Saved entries
━━━━

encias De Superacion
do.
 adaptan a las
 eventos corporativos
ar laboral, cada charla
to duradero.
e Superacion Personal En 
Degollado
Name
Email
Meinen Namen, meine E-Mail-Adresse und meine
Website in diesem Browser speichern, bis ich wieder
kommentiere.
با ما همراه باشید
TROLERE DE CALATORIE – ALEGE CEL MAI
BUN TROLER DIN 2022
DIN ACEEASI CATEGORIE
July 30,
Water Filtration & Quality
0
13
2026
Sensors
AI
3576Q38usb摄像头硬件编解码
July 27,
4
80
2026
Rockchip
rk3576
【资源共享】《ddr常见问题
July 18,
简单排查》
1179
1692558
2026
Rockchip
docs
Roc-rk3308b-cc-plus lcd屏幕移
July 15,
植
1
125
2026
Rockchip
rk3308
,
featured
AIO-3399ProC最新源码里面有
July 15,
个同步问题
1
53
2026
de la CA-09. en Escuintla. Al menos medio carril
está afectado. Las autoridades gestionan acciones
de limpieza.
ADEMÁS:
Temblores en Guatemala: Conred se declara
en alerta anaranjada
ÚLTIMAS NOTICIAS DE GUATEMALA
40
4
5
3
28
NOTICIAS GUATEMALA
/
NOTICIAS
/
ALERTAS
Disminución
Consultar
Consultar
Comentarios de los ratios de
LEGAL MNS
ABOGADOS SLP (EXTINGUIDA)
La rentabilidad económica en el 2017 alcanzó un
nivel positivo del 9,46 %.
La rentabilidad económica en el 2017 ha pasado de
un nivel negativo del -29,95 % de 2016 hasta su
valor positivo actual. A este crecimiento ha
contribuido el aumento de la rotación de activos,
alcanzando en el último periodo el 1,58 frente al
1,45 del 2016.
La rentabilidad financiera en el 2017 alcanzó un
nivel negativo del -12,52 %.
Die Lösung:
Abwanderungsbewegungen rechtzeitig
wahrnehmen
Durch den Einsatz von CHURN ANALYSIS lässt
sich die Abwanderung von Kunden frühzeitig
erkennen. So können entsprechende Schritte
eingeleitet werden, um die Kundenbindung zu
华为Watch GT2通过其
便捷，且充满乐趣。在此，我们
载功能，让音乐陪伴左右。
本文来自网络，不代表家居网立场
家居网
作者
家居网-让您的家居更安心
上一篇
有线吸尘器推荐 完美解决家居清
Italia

━━━━

Recast the lines above as a JSON list of strings, with one string per line and any blank lines omitted.

• _Task output_:
[
  "encias De Superacion",
  "do.",
  " adaptan a las",
  " eventos corporativos",
  "ar laboral, cada charla",
  "to duradero.",
  "e Superacion Personal En ",
  "Degollado",
  "Name",
  "Email",
  "Meinen Namen, meine E-Mail-Adresse und meine",
  "Website in diesem Browser speichern, bis ich wieder",
  "kommentiere.",
  "با ما همراه باشید",
  "TROLERE DE CALATORIE – ALEGE CEL MAI",
  "BUN TROLER DIN 2022",
  "DIN ACEEASI CATEGORIE",
  "July 30,",
  "Water Filtration & Quality",
  "0",
  "13",
  "2026",
  "Sensors",
  "AI",
  "3576Q38usb摄像头硬件编解码",
  "July 27,",
  "4",
  "80",
  "2026",
  "Rockchip",
  "rk3576",
  "【资源共享】《ddr常见问题",
  "July 18,",
  "简单排查》",
  "1179",
  "1692558",
  "2026",
  "Rockchip",
  "docs",
  "Roc-rk3308b-cc-plus lcd屏幕移",
  "July 15,",
  "植",
  "1",
  "125",
  "2026",
  "Rockchip",
  "rk3308",
  ",",
  "featured",
  "AIO-3399ProC最新源码里面有",
  "July 15,",
  "个同步问题",
  "1",
  "53",
  "2026",
  "de la CA-09. en Escuintla. Al menos medio carril",
  "está afectado. Las autoridades gestionan acciones",
  "de limpieza.",
  "ADEMÁS:",
  "Temblores en Guatemala: Conred se declara",
  "en alerta anaranjada",
  "ÚLTIMAS NOTICIAS DE GUATEMALA",
  "40",
  "4",
  "5",
  "3",
  "28",
  "NOTICIAS GUATEMALA",
  "/",
  "NOTICIAS",
  "/",
  "ALERTAS",
  "Disminución",
  "Consultar",
  "Consultar",
  "Comentarios de los ratios de",
  "LEGAL MNS",
  "ABOGADOS SLP (EXTINGUIDA)",
  "La rentabilidad económica en el 2017 alcanzó un",
  "nivel positivo del 9,46 %.",
  "La rentabilidad económica en el 2017 ha pasado de",
  "un nivel negativo del -29,95 % de 2016 hasta su",
  "valor positivo actual. A este crecimiento ha",
  "contribuido el aumento de la rotación de activos,",
  "alcanzando en el último periodo el 1,58 frente al",
  "1,45 del 2016.",
  "La rentabilidad financiera en el 2017 alcanzó un",
  "nivel negativo del -12,52 %.",
  "Die Lösung:",
  "Abwanderungsbewegungen rechtzeitig",
  "wahrnehmen",
  "Durch den Einsatz von CHURN ANALYSIS lässt",
  "sich die Abwanderung von Kunden frühzeitig",
  "erkennen. So können entsprechende Schritte",
  "eingeleitet werden, um die Kundenbindung zu",
  "华为Watch GT2通过其",
  "便捷，且充满乐趣。在此，我们",
  "载功能，让音乐陪伴左右。",
  "本文来自网络，不代表家居网立场",
  "家居网",
  "作者",
  "家居网-让您的家居更安心",
  "上一篇",
  "有线吸尘器推荐 完美解决家居清",
  "Italia"
]